I have an n*n symmetric matrix, with non-negative values.
I want to remove k rows, those with the minimum row-wise sums.
Since the matrix is symmetric, after every row removal, the corresponding column will be removed too.
So, the row-wise sums will be recalculated after every removal.
Can anyone recommend a relevant optimization algorithm?
I thought to solve it as a maximum clique problem, with the weight of each node being the "row-wise sum", but I think that this does not solve the problem.

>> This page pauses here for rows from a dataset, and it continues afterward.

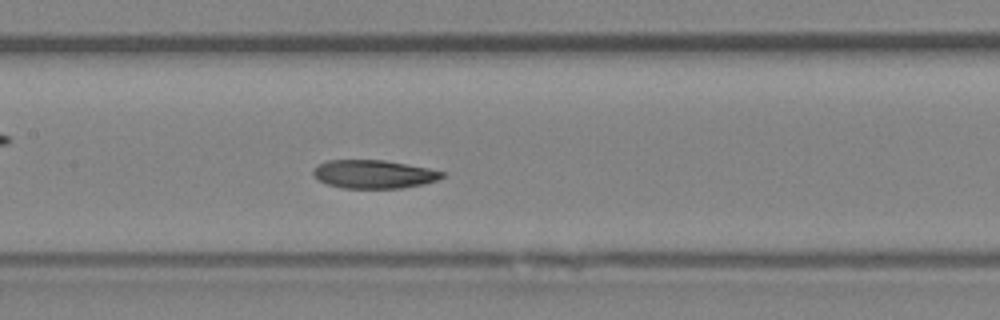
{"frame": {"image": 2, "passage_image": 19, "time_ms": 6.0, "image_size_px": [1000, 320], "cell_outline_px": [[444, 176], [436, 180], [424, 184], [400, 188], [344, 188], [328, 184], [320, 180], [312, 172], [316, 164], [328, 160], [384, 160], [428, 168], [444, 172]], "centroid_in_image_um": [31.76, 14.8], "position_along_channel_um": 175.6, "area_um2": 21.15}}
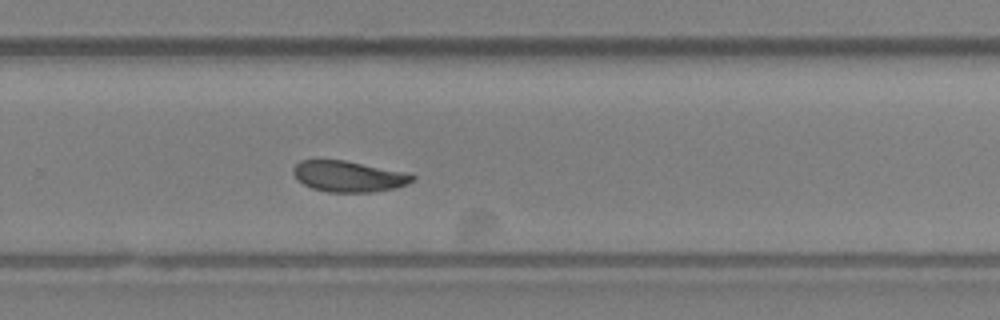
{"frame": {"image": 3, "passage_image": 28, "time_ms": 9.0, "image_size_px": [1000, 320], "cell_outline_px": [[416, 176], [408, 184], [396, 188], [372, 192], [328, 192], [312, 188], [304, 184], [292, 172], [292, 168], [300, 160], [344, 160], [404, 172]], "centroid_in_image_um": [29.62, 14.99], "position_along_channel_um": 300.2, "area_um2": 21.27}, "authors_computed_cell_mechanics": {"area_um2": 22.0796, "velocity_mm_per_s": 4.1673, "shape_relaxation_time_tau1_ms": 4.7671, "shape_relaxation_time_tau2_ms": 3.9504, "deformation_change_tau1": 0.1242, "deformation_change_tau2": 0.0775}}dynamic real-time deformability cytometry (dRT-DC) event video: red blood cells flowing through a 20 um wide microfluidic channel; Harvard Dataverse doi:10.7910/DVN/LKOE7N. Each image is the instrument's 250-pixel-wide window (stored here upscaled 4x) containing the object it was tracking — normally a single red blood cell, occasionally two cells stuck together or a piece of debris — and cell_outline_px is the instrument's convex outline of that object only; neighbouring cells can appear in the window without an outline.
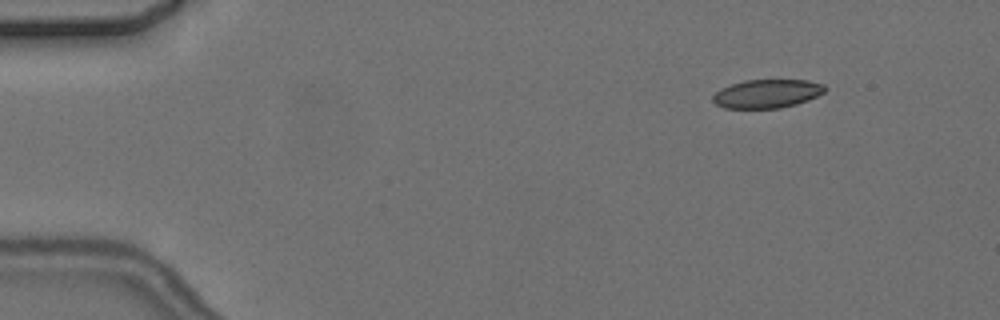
{"species": "common noctule bat (a hibernating species)", "species_latin": "Nyctalus noctula", "temperature_condition": "cold", "stored_images_in_passage": 4, "camera_frame_rate_fps": 3000, "um_per_image_px": 0.085, "animal": {"sex": "female", "body_mass_g": 24.6, "forearm_length_mm": 56.2}, "frame": {"image": 1, "passage_image": 2, "time_ms": 1.333, "image_size_px": [1000, 320], "cell_outline_px": [[828, 88], [824, 92], [808, 100], [796, 104], [780, 108], [724, 108], [716, 104], [712, 100], [712, 96], [720, 88], [744, 80], [808, 80], [824, 84]], "centroid_in_image_um": [65.2, 7.96], "position_along_channel_um": 19.8, "area_um2": 18.73}}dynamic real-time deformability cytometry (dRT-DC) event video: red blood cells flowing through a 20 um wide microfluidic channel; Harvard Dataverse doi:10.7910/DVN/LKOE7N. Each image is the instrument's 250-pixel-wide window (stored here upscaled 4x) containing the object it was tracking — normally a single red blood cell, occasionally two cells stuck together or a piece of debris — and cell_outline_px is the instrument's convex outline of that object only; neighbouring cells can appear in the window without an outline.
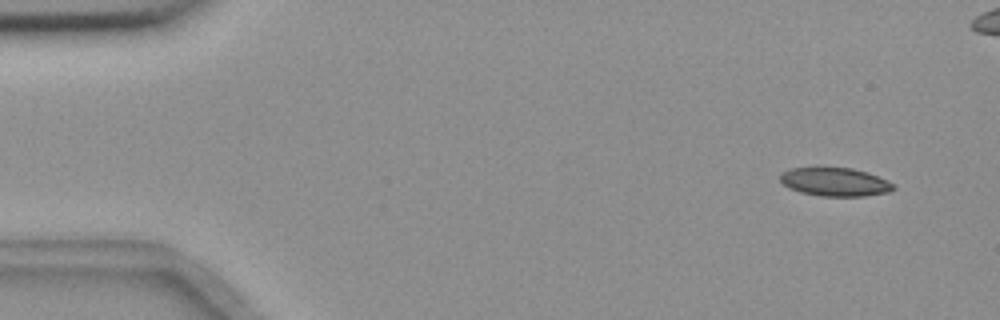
{"species": "common noctule bat (a hibernating species)", "species_latin": "Nyctalus noctula", "temperature_condition": "room temperature", "stored_images_in_passage": 7, "camera_frame_rate_fps": 3000, "um_per_image_px": 0.085, "animal": {"sex": "female", "body_mass_g": 18.4}, "frame": {"image": 1, "passage_image": 1, "time_ms": 0.0, "image_size_px": [1000, 320], "cell_outline_px": [[896, 188], [888, 192], [864, 196], [820, 196], [800, 192], [788, 188], [780, 180], [780, 176], [788, 168], [816, 164], [852, 168], [868, 172], [888, 180], [896, 184]], "centroid_in_image_um": [70.95, 15.41], "position_along_channel_um": 14.1, "area_um2": 19.77}}
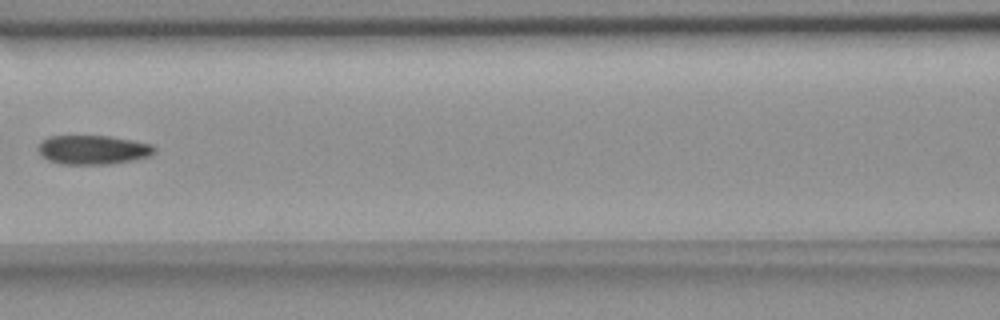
{"frame": {"image": 2, "passage_image": 6, "time_ms": 1.667, "image_size_px": [1000, 320], "cell_outline_px": [[156, 152], [152, 156], [112, 164], [60, 164], [48, 160], [36, 148], [48, 136], [112, 136], [152, 144], [156, 148]], "centroid_in_image_um": [7.96, 12.73], "position_along_channel_um": 158.6, "area_um2": 19.83}}
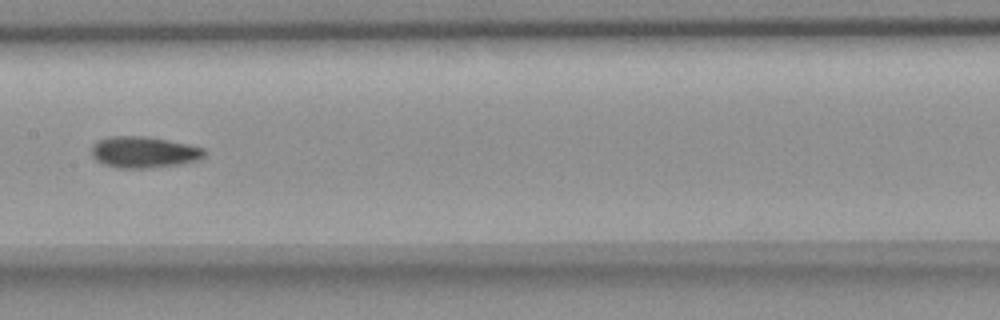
{"frame": {"image": 3, "passage_image": 7, "time_ms": 2.0, "image_size_px": [1000, 320], "cell_outline_px": [[204, 156], [196, 160], [180, 164], [148, 168], [120, 168], [104, 164], [96, 160], [92, 156], [92, 144], [108, 136], [148, 136], [188, 144], [204, 148]], "centroid_in_image_um": [12.2, 12.92], "position_along_channel_um": 195.2, "area_um2": 20.52}}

You can solve the problem via integer linear programming as follows. Let $c_{i,j}$ be the value of the $(i,j)$ entry in the matrix. Let binary variable $x_i$ indicate whether row $i$ and column $i$ are removed. Let binary variable $y_{i,j}$ indicate whether entry $(i,j)$ is removed. The problem is to maximize $\sum_{i,j} c_{i,j}(1-y_{i,j})$ subject to: \begin{align} \sum_i x_i &=k\\ x_i&\le y_{i,j}\\ x_i&\le y_{j,i} \end{align} The first constraint forces exactly $k$ rows (and the same columns) to be removed. If $x_i=1$, the second constraint forces all row $i$ entries to be removed and the third constraint forces all column $i$ entries to be removed.
Equivalently, this is a maximum edge-weighted $(n-k)$-clique problem, with edge weights $c_{i,j}$.